A. MacConkey agar plate. Streak samples for isolated colonies on MacConkey agar using same procedure as for Part 1. MacConkey agar is an example of a selective medium; it permits growth of gram-negative enterics but inhibits the growth of gram-positive bacteria. 

After 24 hours incubation, examine the plates to distinguish the two different colonial types. The MacConkey medium provides evidence as to whether each organism ferments lactose. Colonies which ferment lactose are red. This reaction is due to the action of acids produced by fermentation of lactose on the bile salts and the subsequent absorption of neutral red, a pH indicator, from the medium. Colonies of non-fermenters of lactose appear colorless. Example of results of a mixture of lactose-positive and negative bacteria on a MacConkey agar plate. 

E. coli and K. pneumoniae are usually lactose-positive. To make life interesting, you will also be given a lactose-negative E. coli as part of this exercise. 

Also note that the E. coli and Klebsiella pneumoniae in your mixtures are vastly under represented. You will have a difficult time finding them on your blood agar plates since they will be outnumbered by the staphs and streps. However, on the MacConkey plate, on which the streps and staphs don't grow, the gram-negative rods come forth in their true colors.

Some bacteria can use citrate as a source of carbon, while others cannot.

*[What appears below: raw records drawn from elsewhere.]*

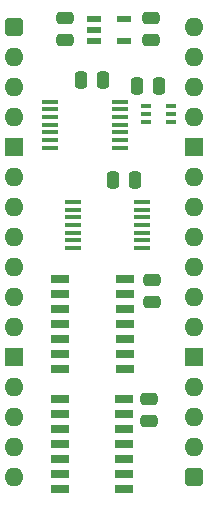
<source format=gts>
%TF.GenerationSoftware,KiCad,Pcbnew,9.0.2*%
%TF.CreationDate,2025-06-16T19:37:52+02:00*%
%TF.ProjectId,Coprocessor Support,436f7072-6f63-4657-9373-6f7220537570,V0*%
%TF.SameCoordinates,Original*%
%TF.FileFunction,Soldermask,Top*%
%TF.FilePolarity,Negative*%
%FSLAX46Y46*%
G04 Gerber Fmt 4.6, Leading zero omitted, Abs format (unit mm)*
G04 Created by KiCad (PCBNEW 9.0.2) date 2025-06-16 19:37:52*
%MOMM*%
%LPD*%
G01*
G04 APERTURE LIST*
G04 Aperture macros list*
%AMRoundRect*
0 Rectangle with rounded corners*
0 $1 Rounding radius*
0 $2 $3 $4 $5 $6 $7 $8 $9 X,Y pos of 4 corners*
0 Add a 4 corners polygon primitive as box body*
4,1,4,$2,$3,$4,$5,$6,$7,$8,$9,$2,$3,0*
0 Add four circle primitives for the rounded corners*
1,1,$1+$1,$2,$3*
1,1,$1+$1,$4,$5*
1,1,$1+$1,$6,$7*
1,1,$1+$1,$8,$9*
0 Add four rect primitives between the rounded corners*
20,1,$1+$1,$2,$3,$4,$5,0*
20,1,$1+$1,$4,$5,$6,$7,0*
20,1,$1+$1,$6,$7,$8,$9,0*
20,1,$1+$1,$8,$9,$2,$3,0*%
G04 Aperture macros list end*
%ADD10RoundRect,0.250000X-0.475000X0.250000X-0.475000X-0.250000X0.475000X-0.250000X0.475000X0.250000X0*%
%ADD11RoundRect,0.400000X-0.400000X-0.400000X0.400000X-0.400000X0.400000X0.400000X-0.400000X0.400000X0*%
%ADD12O,1.600000X1.600000*%
%ADD13R,1.600000X1.600000*%
%ADD14R,1.475000X0.450000*%
%ADD15R,1.550000X0.650000*%
%ADD16RoundRect,0.250000X0.475000X-0.250000X0.475000X0.250000X-0.475000X0.250000X-0.475000X-0.250000X0*%
%ADD17RoundRect,0.250000X0.250000X0.475000X-0.250000X0.475000X-0.250000X-0.475000X0.250000X-0.475000X0*%
%ADD18R,0.875000X0.450000*%
%ADD19R,1.150000X0.600000*%
G04 APERTURE END LIST*
D10*
%TO.C,C42*%
X11557000Y807000D03*
X11557000Y-1093000D03*
%TD*%
%TO.C,C41*%
X4318000Y807000D03*
X4318000Y-1093000D03*
%TD*%
D11*
%TO.C,J7*%
X0Y0D03*
D12*
X0Y-2540000D03*
X0Y-5080000D03*
X0Y-7620000D03*
D13*
X0Y-10160000D03*
D12*
X0Y-12700000D03*
X0Y-15240000D03*
X0Y-17780000D03*
X0Y-20320000D03*
X0Y-22860000D03*
X0Y-25400000D03*
D13*
X0Y-27940000D03*
D12*
X0Y-30480000D03*
X0Y-33020000D03*
X0Y-35560000D03*
X0Y-38100000D03*
D11*
X15240000Y-38100000D03*
D12*
X15240000Y-35560000D03*
X15240000Y-33020000D03*
X15240000Y-30480000D03*
D13*
X15240000Y-27940000D03*
D12*
X15240000Y-25400000D03*
X15240000Y-22860000D03*
X15240000Y-20320000D03*
X15240000Y-17780000D03*
X15240000Y-15240000D03*
X15240000Y-12700000D03*
D13*
X15240000Y-10160000D03*
D12*
X15240000Y-7620000D03*
X15240000Y-5080000D03*
X15240000Y-2540000D03*
X15240000Y0D03*
%TD*%
D14*
%TO.C,IC1*%
X3031000Y-6305000D03*
X3031000Y-6955000D03*
X3031000Y-7605000D03*
X3031000Y-8255000D03*
X3031000Y-8905000D03*
X3031000Y-9555000D03*
X3031000Y-10205000D03*
X8907000Y-10205000D03*
X8907000Y-9555000D03*
X8907000Y-8905000D03*
X8907000Y-8255000D03*
X8907000Y-7605000D03*
X8907000Y-6955000D03*
X8907000Y-6305000D03*
%TD*%
D10*
%TO.C,C1*%
X11430000Y-33351000D03*
X11430000Y-31451000D03*
%TD*%
D15*
%TO.C,IC6*%
X9329000Y-21336000D03*
X9329000Y-22606000D03*
X9329000Y-23876000D03*
X9329000Y-25146000D03*
X9329000Y-26416000D03*
X9329000Y-27686000D03*
X9329000Y-28956000D03*
X3879000Y-28956000D03*
X3879000Y-27686000D03*
X3879000Y-26416000D03*
X3879000Y-25146000D03*
X3879000Y-23876000D03*
X3879000Y-22606000D03*
X3879000Y-21336000D03*
%TD*%
D16*
%TO.C,C14*%
X11684000Y-21386000D03*
X11684000Y-23286000D03*
%TD*%
D17*
%TO.C,C15*%
X10205000Y-12954000D03*
X8305000Y-12954000D03*
%TD*%
%TO.C,C13*%
X7538000Y-4445000D03*
X5638000Y-4445000D03*
%TD*%
%TO.C,C12*%
X12237000Y-4953000D03*
X10337000Y-4953000D03*
%TD*%
D14*
%TO.C,IC7*%
X4936000Y-14814000D03*
X4936000Y-15464000D03*
X4936000Y-16114000D03*
X4936000Y-16764000D03*
X4936000Y-17414000D03*
X4936000Y-18064000D03*
X4936000Y-18714000D03*
X10812000Y-18714000D03*
X10812000Y-18064000D03*
X10812000Y-17414000D03*
X10812000Y-16764000D03*
X10812000Y-16114000D03*
X10812000Y-15464000D03*
X10812000Y-14814000D03*
%TD*%
D15*
%TO.C,IC5*%
X3821000Y-31496000D03*
X3821000Y-32766000D03*
X3821000Y-34036000D03*
X3821000Y-35306000D03*
X3821000Y-36576000D03*
X3821000Y-37846000D03*
X3821000Y-39116000D03*
X9271000Y-39116000D03*
X9271000Y-37846000D03*
X9271000Y-36576000D03*
X9271000Y-35306000D03*
X9271000Y-34036000D03*
X9271000Y-32766000D03*
X9271000Y-31496000D03*
%TD*%
D18*
%TO.C,IC4*%
X11130000Y-6716000D03*
X11130000Y-7366000D03*
X11130000Y-8016000D03*
X13254000Y-8016000D03*
X13254000Y-7366000D03*
X13254000Y-6716000D03*
%TD*%
D19*
%TO.C,IC36*%
X6701000Y696000D03*
X6701000Y-254000D03*
X6701000Y-1204000D03*
X9301000Y-1204000D03*
X9301000Y696000D03*
%TD*%
M02*

</source>
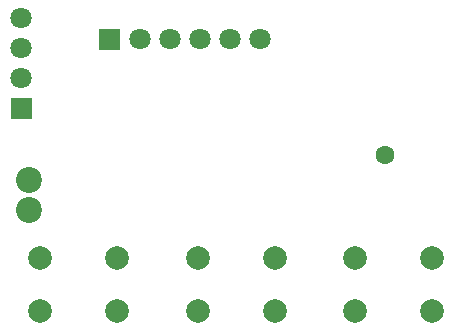
<source format=gbr>
%FSLAX34Y34*%
%MOMM*%
%LNSOLDERMASK_TOP*%
G71*
G01*
%ADD10C,1.800*%
%ADD11C,2.000*%
%ADD12C,1.600*%
%ADD13C,2.200*%
%LPD*%
G36*
X60850Y202006D02*
X78850Y202006D01*
X78850Y184006D01*
X60850Y184006D01*
X60850Y202006D01*
G37*
X69849Y218406D02*
G54D10*
D03*
X69850Y243806D02*
G54D10*
D03*
X69850Y269206D02*
G54D10*
D03*
X150748Y66006D02*
G54D11*
D03*
X85724Y66006D02*
G54D11*
D03*
X85724Y20998D02*
G54D11*
D03*
X150748Y20998D02*
G54D11*
D03*
X219074Y66006D02*
G54D11*
D03*
X284098Y66006D02*
G54D11*
D03*
X284098Y20997D02*
G54D11*
D03*
X219075Y20998D02*
G54D11*
D03*
X352424Y66006D02*
G54D11*
D03*
X417448Y66006D02*
G54D11*
D03*
X417448Y20997D02*
G54D11*
D03*
X352425Y20998D02*
G54D11*
D03*
G36*
X135436Y242129D02*
X135436Y260129D01*
X153436Y260129D01*
X153436Y242129D01*
X135436Y242129D01*
G37*
X169835Y251129D02*
G54D10*
D03*
X195235Y251128D02*
G54D10*
D03*
X220635Y251128D02*
G54D10*
D03*
X246035Y251128D02*
G54D10*
D03*
X271435Y251128D02*
G54D10*
D03*
X377928Y153610D02*
G54D12*
D03*
X75998Y132480D02*
G54D13*
D03*
X75997Y107081D02*
G54D13*
D03*
M02*

</source>
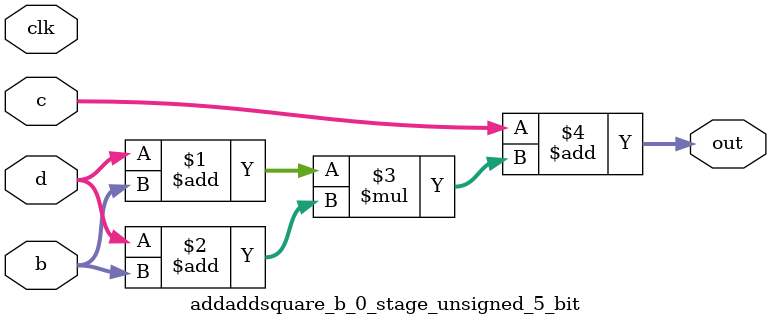
<source format=sv>
(* use_dsp = "yes" *) module addaddsquare_b_0_stage_unsigned_5_bit(
	input  [4:0] b,
	input  [4:0] c,
	input  [4:0] d,
	output [4:0] out,
	input clk);

	assign out = c + ((d + b) * (d + b));
endmodule

</source>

Streak the surface of the citrate tube with an isolated colony from the MacConkey plate. Incubate the tube with the lid loose. Utilization of citrate as a carbon source results in a color change from green to blue. The indicator is bromthymol blue, which turns from green to blue at low pH. Read the test at 24 hour incubation at 37. 

K. pneumoniae is citrate-positive, while E. coli is usually citrate-negative. Both of your E. coli strains are typical for citrate utilization.
 

     These instructions are written to aid in the orderly completion of the virtual laboratory (there are questions about which tests to perform next based on having obtained specific results).

Part A1: Analysis of cultures corresponding to cases 1-4 for gram-positive cocci. 
Part A2: Analysis of cultures for cases 1-4 for gram-negative enteric rods.

A1,A2: Streak the cultures from cases 1-4 on a blood agar plate and a MacConkey agar plate for isolation.

A1. 
1. Observe hemolysis and colony morphology from the mixed culture.
2. Perform the catalase test on gram-positive cocci. 
3. a. For gram-positive, catalase-positive cocci, (Staphylococcus spp.) - perform coagulase test.
    b. for gram-positive, catalase-negative cocci, (Streptococcus spp.)
       i. beta-hemolytic - streak colony onto blood agar plate and drop on a bacitracin disk; perform Phadebact (coagglutination) strep test.
       ii. alpha-hemolytic - streak colony onto blood agar plate and drop on optochin disk.

A2. 
1. Observe colonies on the MacConkey plate. Record Lac+ or Lac-.
2. Make a smear and Gram stain of representative colonies based on Lac+/- and colony morphology.
3. Choose one well isolated lactose-positive colony from the MacConkey plate, and streak the surface of a citrate slant to differentiate K. pneumoniae from E. coli. 

Day 3.

A1. 
1. Read results of bacitracin and/or optochin sensitivity tests by examining inhibition of growth.
2. Read coagulase test.
3. Perform the Phadebact test if not done the previous day and if it is indicated by the results to date.

A2. 1. Read the results of the citrate tube to differentiate E. coli from K. pneumoniae.